Hugh Dickins wrote:
Let me say (while perhaps others are still reading) that I'm seriouslyHi,
wondering whether you should actually restrict your shared pagetable work
to the hugetlb case. I realize that would be a disappointing limitation
to you, and would remove the 25%/50% improvement cases, leaving only the
3%/4% last-ounce-of-performance cases.
But it's worrying me a lot that these complications to core mm code will
_almost_ never apply to the majority of users, will get little testing
outside of specialist setups. I'd feel safer to remove that "almost",
and consign shared pagetables to the hugetlb ghetto, if that would
indeed remove their handling from the common code paths. (Whereas,
if we didn't have hugetlb, I would be arguing strongly for shared pts.)
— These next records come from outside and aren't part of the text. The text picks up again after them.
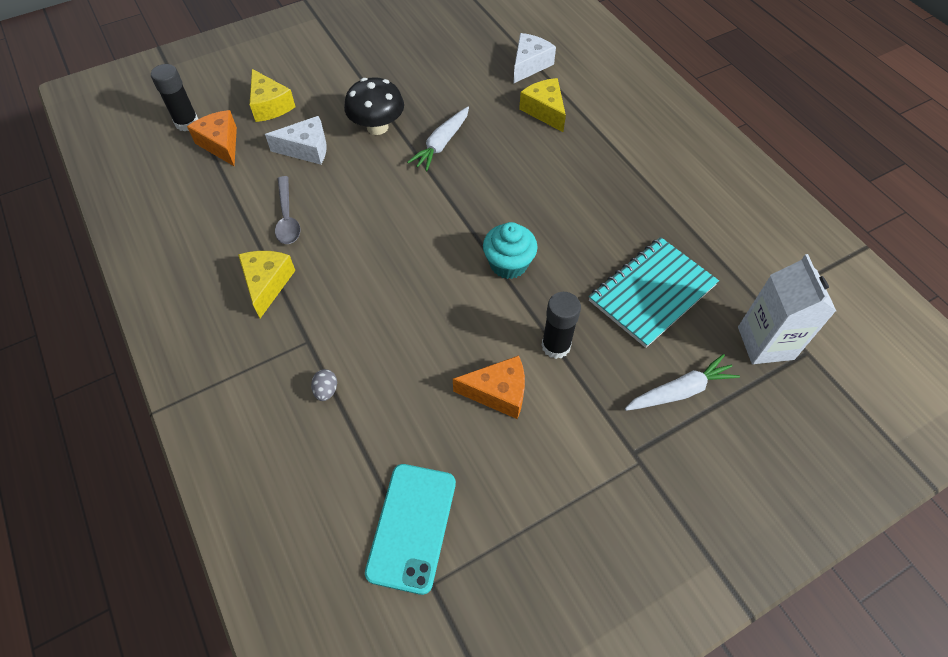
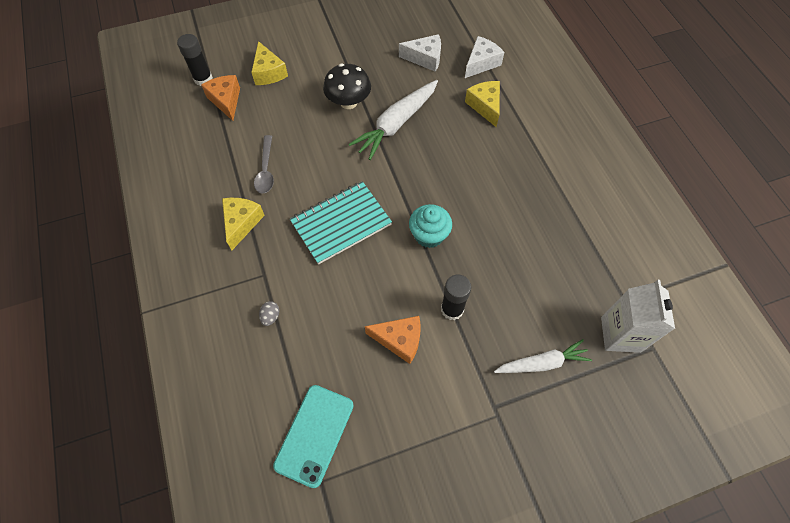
camera: 10 degrees right, 5 degrees up
white cheese [265,116,327,165] -> white cheese moved to [399,34,441,72]
white carrot [407,107,469,171] -> white carrot [349,80,438,160], size x1.53
turquoise notebook [589,237,719,348] -> turquoise notebook moved to [290,181,392,265]

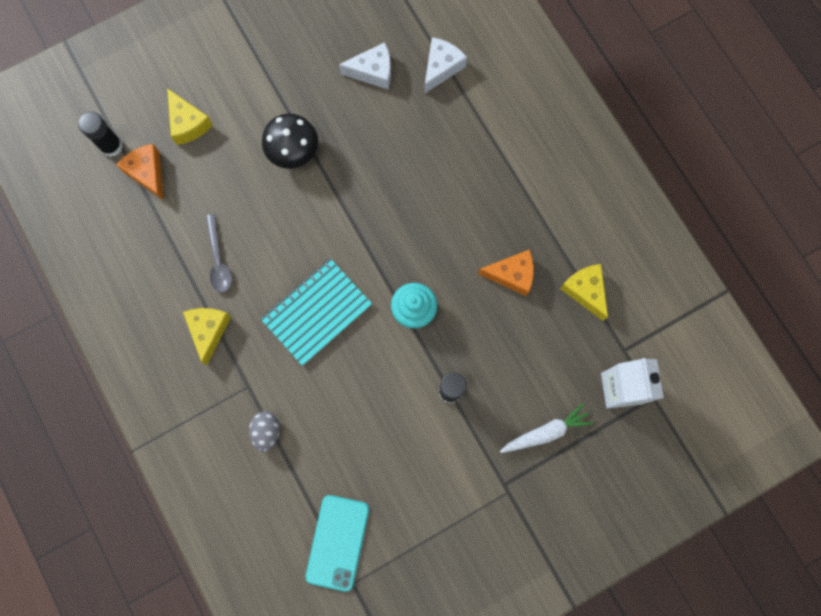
camera: 10 degrees left, 15 degrees up
grey egg [259,301,279,326] -> grey egg [249,411,280,452], size x1.52
white carrot [349,80,438,160] -> none
orange cheese [365,316,421,364] -> orange cheese moved to [478,249,534,296]
yellow cheese [465,81,500,127] -> yellow cheese moved to [560,264,608,321]

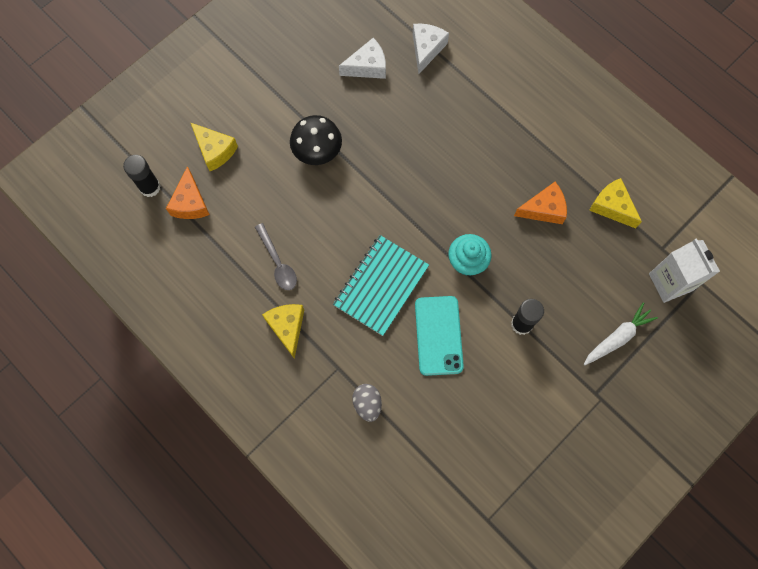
camera: 15 degrees left, 5 degrees down
orange cheese [116,144,164,200] -> orange cheese turned 135 degrees counterclockwise [166,166,210,219]
turquoise phone [306,495,369,592] -> turquoise phone moved to [415,296,464,376]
In the case of x86-64, if pagetable sharing for small pages was eliminated, we'd lose more than the 27-33% throughput improvement observed when the bufferpools are in small pages. We'd also lose a significant chunk of the 3% improvement observed when the bufferpools are in hugepages. This occurs because there is still small page pagetable sharing being achieved, minimally for database text, when the bufferpools are in hugepages. The performance counters indicated that ITLB and DTLB page walks were reduced by 28% and 10%, respectively, in the x86-64/hugepage case.
To be clear, all measurements discussed in my post were performed with kernels config'ed to share pagetables for both small pages and hugepages.
If we had to choose between pagetable sharing for small pages and hugepages, we would be in favor of retaining pagetable sharing for small pages. That is where the discernable benefit is for customers that run with "out-of-the-box" settings. Also, there is still some benefit there on x86-64 for customers that use hugepages for the bufferpools.